• _PROBLEM_
Carry over every entry exactly as written, though not the pictures it contains.

[Collected data]
□ □ □ □
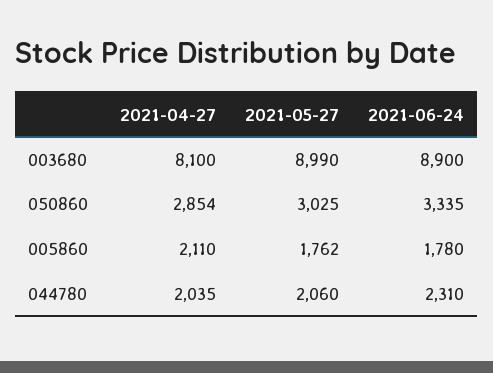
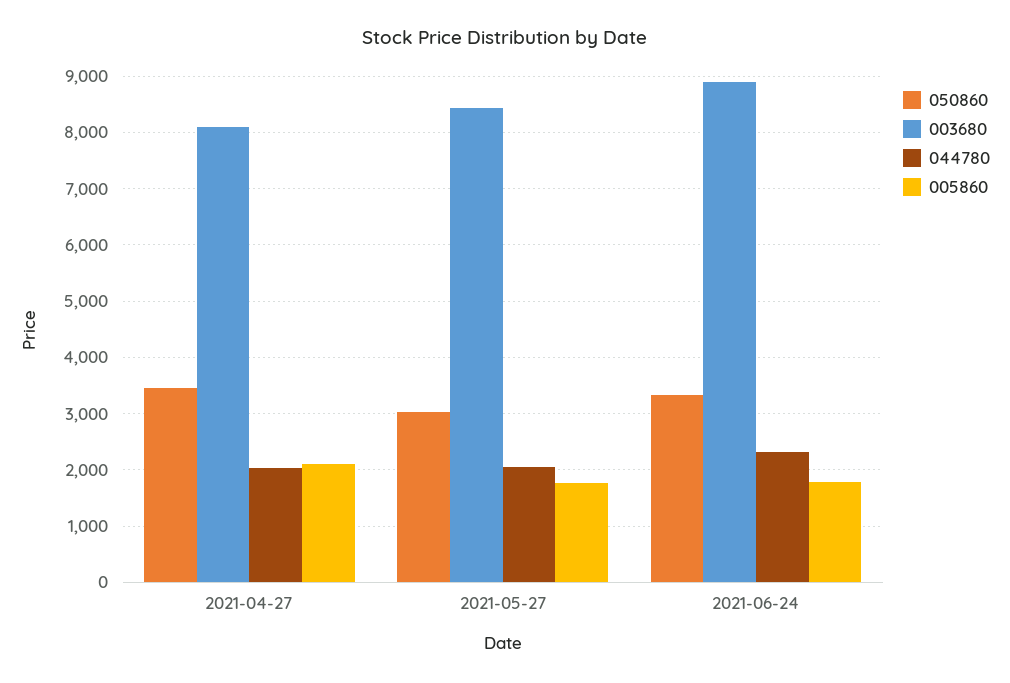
  {
    "003680": {
      "2021-04-27": 8100,
-     "2021-05-27": 8990,
+     "2021-05-27": 8400,
      "2021-06-24": 8900
    },
    "050860": {
-     "2021-04-27": 2854,
+     "2021-04-27": 3400,
      "2021-05-27": 3025,
      "2021-06-24": 3335
    },
    "005860": {
      "2021-04-27": 2110,
      "2021-05-27": 1762,
      "2021-06-24": 1780
    },
    "044780": {
      "2021-04-27": 2035,
      "2021-05-27": 2060,
      "2021-06-24": 2310
    }
  }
□ □ □ □
• _SOLVED PROBLEM_
  {
    "003680": {
      "2021-04-27": 8100,
-     "2021-05-27": 8990,
+     "2021-05-27": 8400,
      "2021-06-24": 8900
    },
    "050860": {
-     "2021-04-27": 2854,
+     "2021-04-27": 3400,
      "2021-05-27": 3025,
      "2021-06-24": 3335
    },
    "005860": {
      "2021-04-27": 2110,
      "2021-05-27": 1762,
      "2021-06-24": 1780
    },
    "044780": {
      "2021-04-27": 2035,
      "2021-05-27": 2060,
      "2021-06-24": 2310
    }
  }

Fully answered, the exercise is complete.